I discovered the notion of “perceptive hash”, which is essentially the problem of recognition through the simplification of data, wondering how websites such as TinEye, worked in their way to find similar images. I subsequently discovered that there is an open source library called pHash that allows this kind of features (not to mention computer vision frameworks such as OpenCV, or the incredible Accord.net developped by Cesar Souza)

To find similar pictures, there are serveral hurdles. First : all the pictures might not have the same size, they can be cropped, (slightly) modified  or rotated.It seems that there are two solutions. The first consists in a brutal dowsizing of the images, followed by a Fourier transform : the Fourier coefficients will capture the fingerprint of the image (this is somehow similar to how How Shazam works) for comparison to a database.
Another option is consider the histogram instead of the picture, and perform comparision using least-square or Bhattacharya distance.

Size reduction and/or histograms to find similar images

I guess this is the one used by TinEye
These methods are rather robust to slight changes in the image, for there is no information on scale, and because the actual location of pixels is erased .
Note that Google image search is based on contextual informations, rather than on actual images.

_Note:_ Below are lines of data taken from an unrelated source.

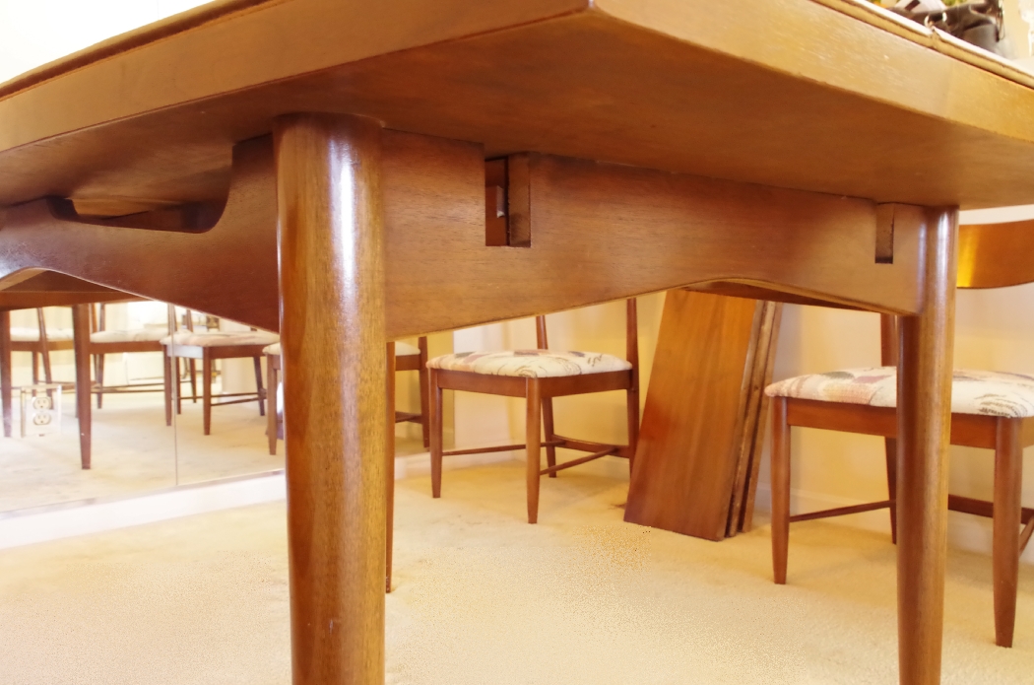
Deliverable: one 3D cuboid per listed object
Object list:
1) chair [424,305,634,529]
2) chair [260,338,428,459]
[{"bbox_3d":[0.078,0.095,2.561,0.565,0.830,0.480,-1,3,-45],"label":"chair"},{"bbox_3d":[-0.709,0.063,3.345,0.480,0.830,0.565,2,3,45],"label":"chair"}]

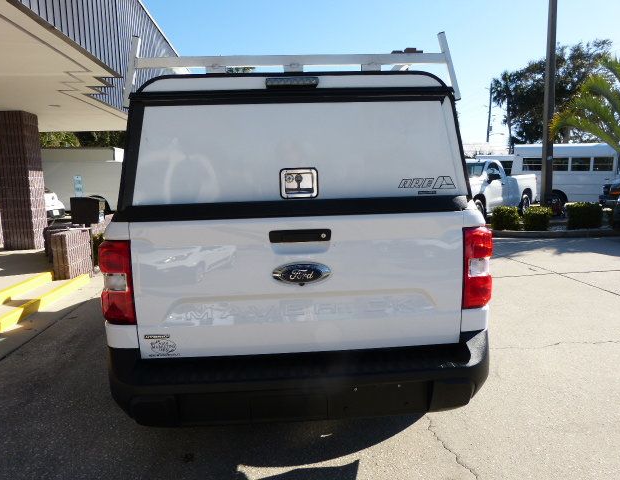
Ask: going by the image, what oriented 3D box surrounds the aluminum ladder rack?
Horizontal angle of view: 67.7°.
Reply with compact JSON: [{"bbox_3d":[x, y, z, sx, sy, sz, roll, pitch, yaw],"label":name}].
[{"bbox_3d":[-0.101,-0.853,2.614,1.590,0.340,1.000,-2,7,-4],"label":"aluminum ladder rack"}]

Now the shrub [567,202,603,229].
[{"bbox_3d":[6.905,-0.634,11.586,0.840,0.640,0.800,-1,7,0],"label":"shrub"}]

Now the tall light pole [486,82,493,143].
[{"bbox_3d":[21.044,-12.003,53.984,0.350,12.100,0.350,-1,7,0],"label":"tall light pole"}]

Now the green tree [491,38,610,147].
[{"bbox_3d":[17.646,-8.858,34.212,8.800,11.000,8.000,-1,7,0],"label":"green tree"}]

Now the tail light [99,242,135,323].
[{"bbox_3d":[-0.834,0.175,2.022,0.180,0.370,0.170,-2,7,-4],"label":"tail light"}]

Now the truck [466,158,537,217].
[{"bbox_3d":[5.863,-1.698,16.084,5.700,1.930,2.000,-8,10,-41],"label":"truck"}]

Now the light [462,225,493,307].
[{"bbox_3d":[0.760,0.122,2.121,0.180,0.370,0.170,-2,7,-4],"label":"light"}]

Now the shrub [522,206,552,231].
[{"bbox_3d":[5.682,-0.562,11.506,0.670,0.570,0.680,-1,7,0],"label":"shrub"}]

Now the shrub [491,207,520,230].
[{"bbox_3d":[4.954,-0.576,11.674,0.700,0.600,0.680,-1,7,0],"label":"shrub"}]

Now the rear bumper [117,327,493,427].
[{"bbox_3d":[-0.026,0.604,2.099,1.780,0.310,0.380,-2,7,-4],"label":"rear bumper"}]

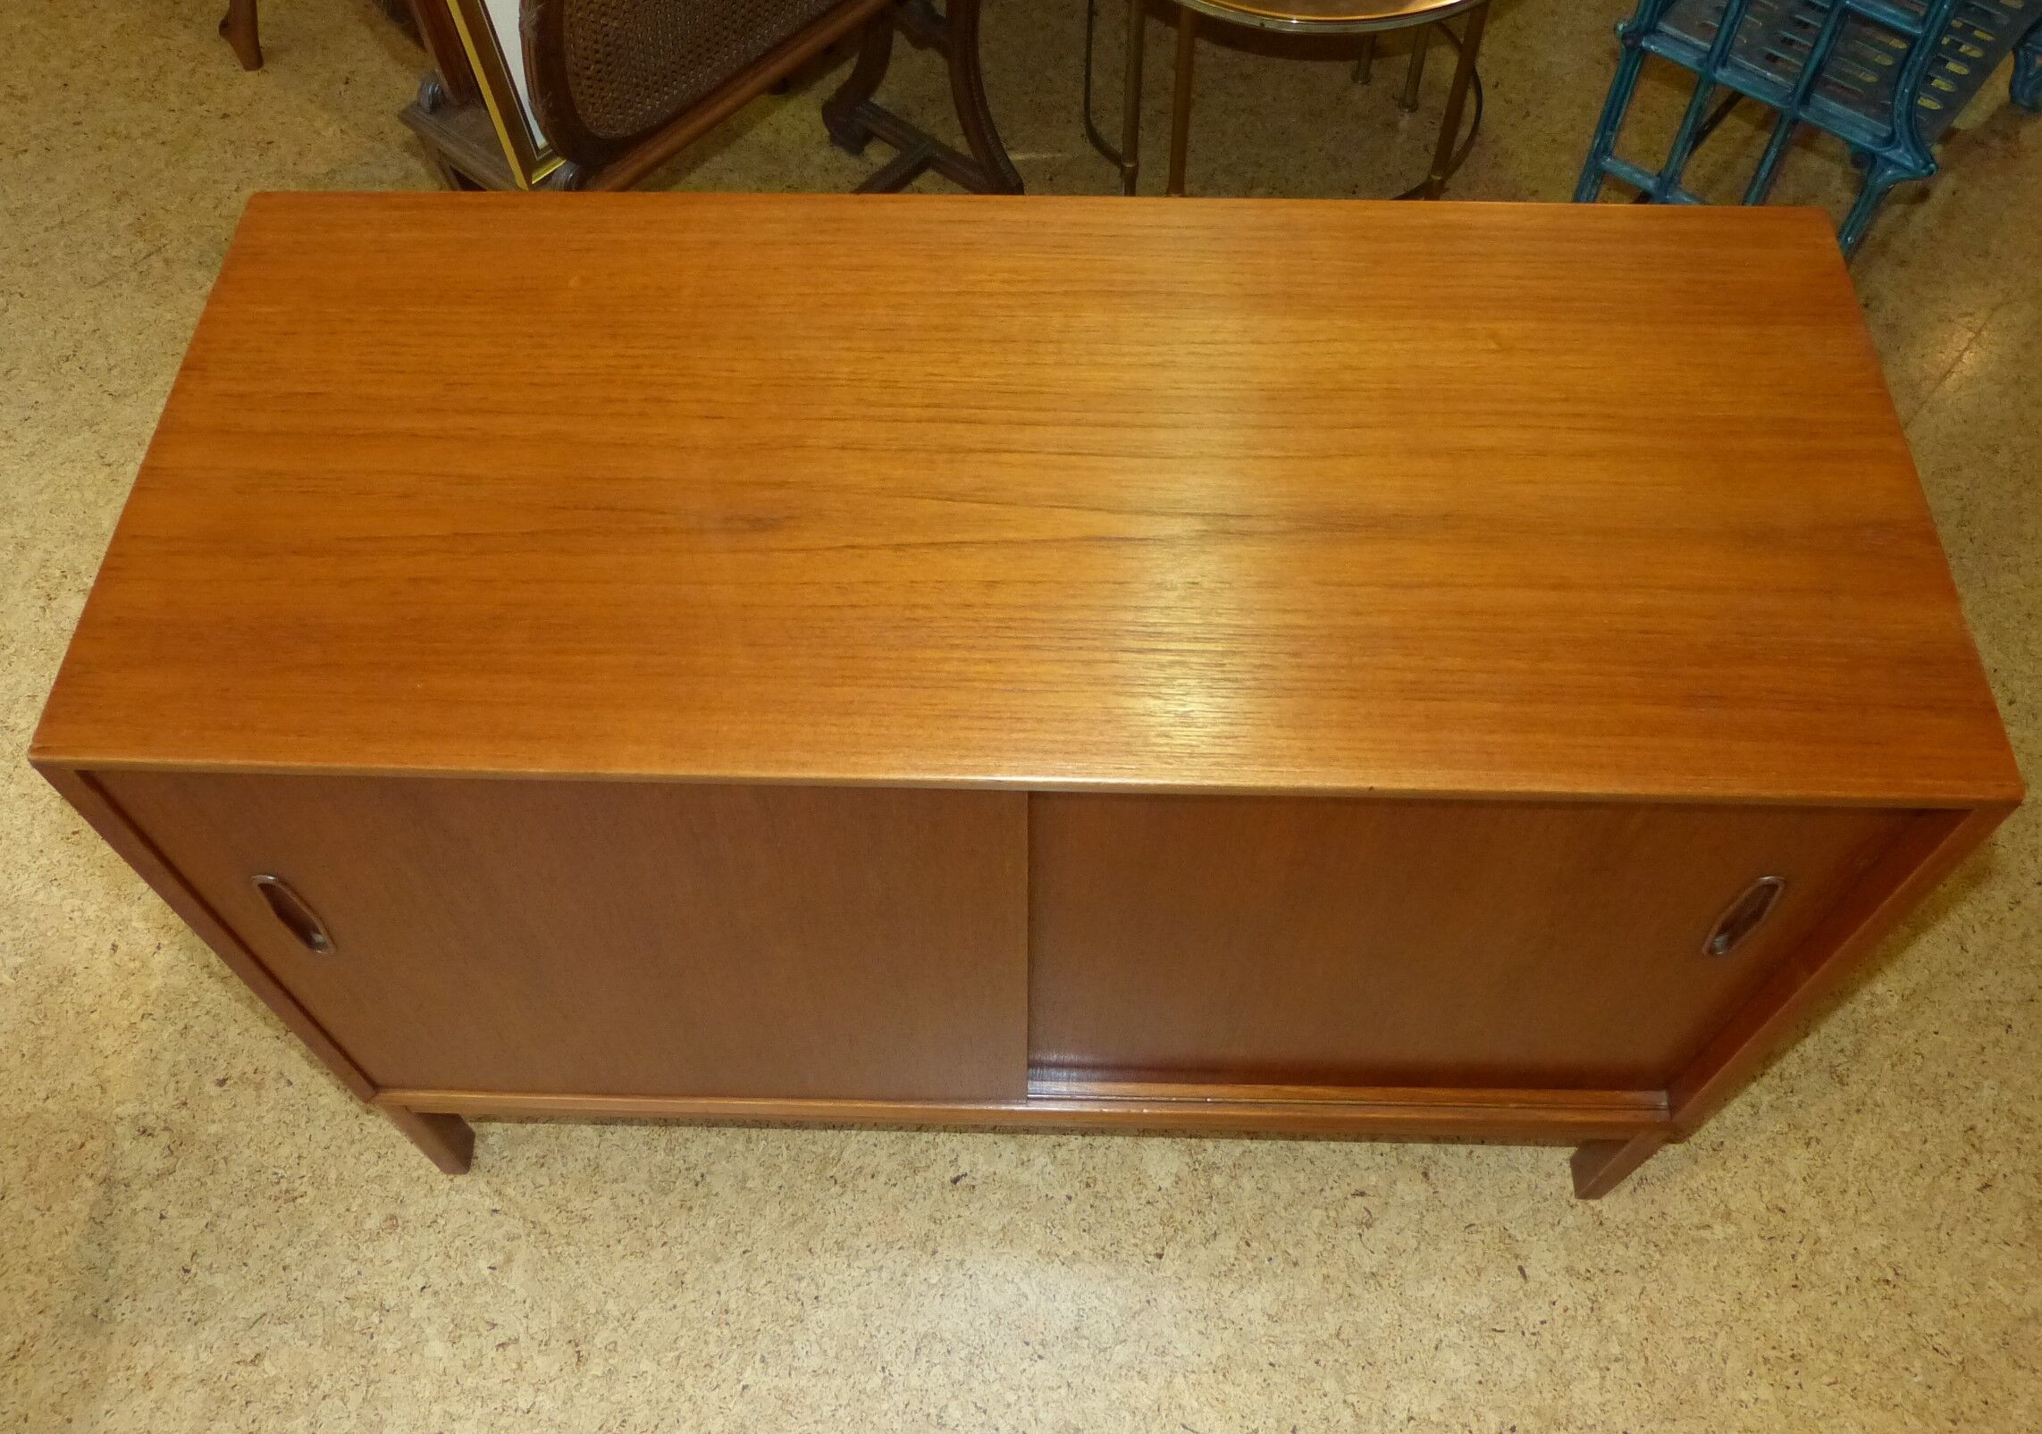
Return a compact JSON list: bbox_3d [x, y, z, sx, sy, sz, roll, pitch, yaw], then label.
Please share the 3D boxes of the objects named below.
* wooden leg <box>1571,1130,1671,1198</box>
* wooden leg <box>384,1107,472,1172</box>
[{"bbox_3d":[0.554,0.405,1.377,0.023,0.175,0.039,1,55,1],"label":"wooden leg"},{"bbox_3d":[-0.556,0.385,1.394,0.023,0.175,0.039,1,55,1],"label":"wooden leg"}]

Face recognition is another problem. First, one has to dectect a face. This is done through machine learning and particulare metrics. I remember (when I used it) that a popular algorithm was Viola-Jones algorithm. The underlying idea is to compute what is called the so-called integral image,where each pixel is the some of all the preceding pixels and comparision with Haar basis function. It turns out that a face is (perceptively) the combination of certain Haar functions, the successful combinations being determined by learning. For Facial recognition (i.e. to tell two person apart, in software such as iPhoto or facebook), I don’t know how they do!

Spell correction is also a class of feature recognition. A good explanation of how it works is detailed here. I first thought that the employed method would use specific word weighting, but no : it seems to be only inferences ;-(. I want to mention the map of Paris metro made only with anagrams which really impressionned me. I still don’t know how the guy managed to get all these anagrams. Not by hand, I hope!

For optical character recognition, they also use neural networks, probably in conjunction with wavelet or mathematical morphology to remove all unwanted features. But I never got very deep into that problem… Can somebody give me information on the state of the art?

 

I want to mention here the website Hook theory (and the companion iPad book) which tries to explain how music works, emotionnally.
I guess that understanding why a feature is the way it is is more sutble than brute-force search for patterns.
Emotion vs. Reason. Again